As this happened, the space in the ground where conditions were right for the hydrates to remain stable grew thinner and thinner.
And as the ice continued to retreat and the enormous pressure was relieved, Earth’s crust began to bounce back into shape.
These factors further contributed to the compression of the hydrates in the Arctic sediment and began to cause mounds to rise up at the bottom of the newly formed sea.
Finally, at one point, enormous amounts of methane were abruptly released creating the massive underwater craters.
“I think it was probably like a lot of champagne bottles being opened at different times” explained Karin Andreassen, the new paper’s lead author and a professor of marine geology and geophysics at the Center for Arctic Gas Hydrate, Environment and Climate at the Arctic University of Norway.

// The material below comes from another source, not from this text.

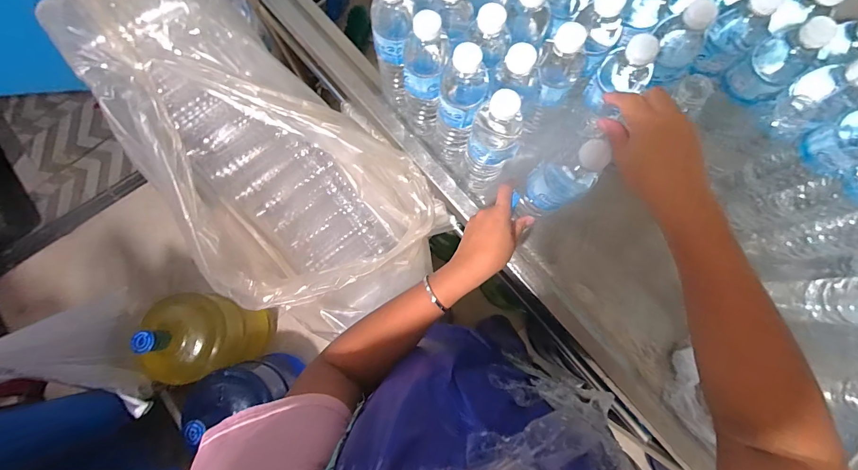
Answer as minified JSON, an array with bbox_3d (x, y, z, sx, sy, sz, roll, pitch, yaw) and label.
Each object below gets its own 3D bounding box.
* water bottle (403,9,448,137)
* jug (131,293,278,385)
[{"bbox_3d":[-0.008,-0.205,0.505,0.065,0.202,0.056,-1,80,1],"label":"water bottle"},{"bbox_3d":[-0.690,0.312,1.167,0.229,0.429,0.249,-1,80,1],"label":"jug"}]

Although there’s no evidence that other sudden bursts have occurred in the region since, there appears to still be a substantial reservoir of gas there.
To this day, methane and other hydrocarbons continue to slowly vent from the seafloor — and probably have been since the explosions occurred.

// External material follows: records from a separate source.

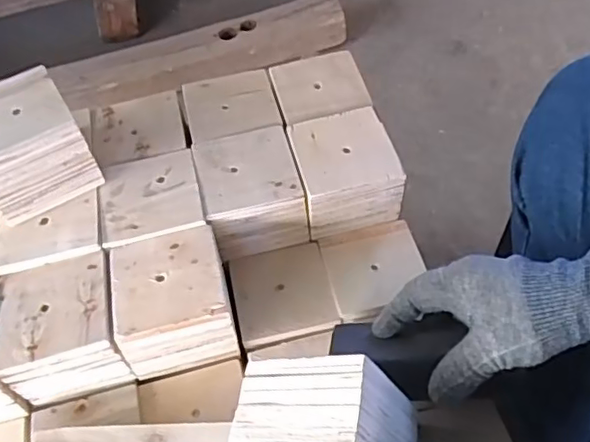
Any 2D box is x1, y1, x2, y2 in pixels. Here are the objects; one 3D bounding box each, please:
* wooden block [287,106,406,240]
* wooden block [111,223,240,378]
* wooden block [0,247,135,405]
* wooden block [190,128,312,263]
[{"bbox_3d":[0.049,-0.048,0.578,0.091,0.069,0.095,-13,55,-4],"label":"wooden block"},{"bbox_3d":[-0.103,0.067,0.509,0.094,0.067,0.098,-13,55,-4],"label":"wooden block"},{"bbox_3d":[-0.193,0.094,0.502,0.097,0.073,0.101,-14,55,-5],"label":"wooden block"},{"bbox_3d":[-0.042,-0.030,0.572,0.090,0.066,0.096,-14,55,-5],"label":"wooden block"}]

There’s evidence of other intact hydrates still in the region — mounds that have yet to burst — and what will happen to them in the future remains unclear.
Scientists generally believe that the methane leaking from these seeps never makes it to the surface of the ocean, instead dissolving in the water on its way up. But some suggest that an explosion, of the type described, could produce enough force to send some gas straight up to the surface and into the atmosphere.
As for the methane explosion, it’s not the only such event to have occurred in ancient Arctic history.
Grasby, the Natural Resources Canada scientist, recently published research describing a cluster of rocky mounds in the Canadian Arctic that researchers believe were also caused by an ancient methane explosion, although much further in the past.
Grasby’s mounds were likely formed about 100 million years ago, probably after a sudden warming period in Earth’s history destabilized the hydrates.
His paper raised the question of whether modern-day Arctic warming could be priming the region for another methane explosion in the future and whether that gas could make it to the atmosphere.
The concern is that this scenario could lead to a dramatic amplification of global warming, even potentially triggering a climate feedback loop, in which more warming causes more methane to be released.
Andreassen, cautioned that these theories have no concrete support for the time being, noting that it would be a “dramatic conclusion” to assume that ancient methane explosions had a significant effect on the climate without substantial extra work to back up the idea.
Still, because methane hydrates do still exist in the region — and conditions in the Arctic are rapidly changing, thanks to global warming — it’s a scenario deserving continued attention.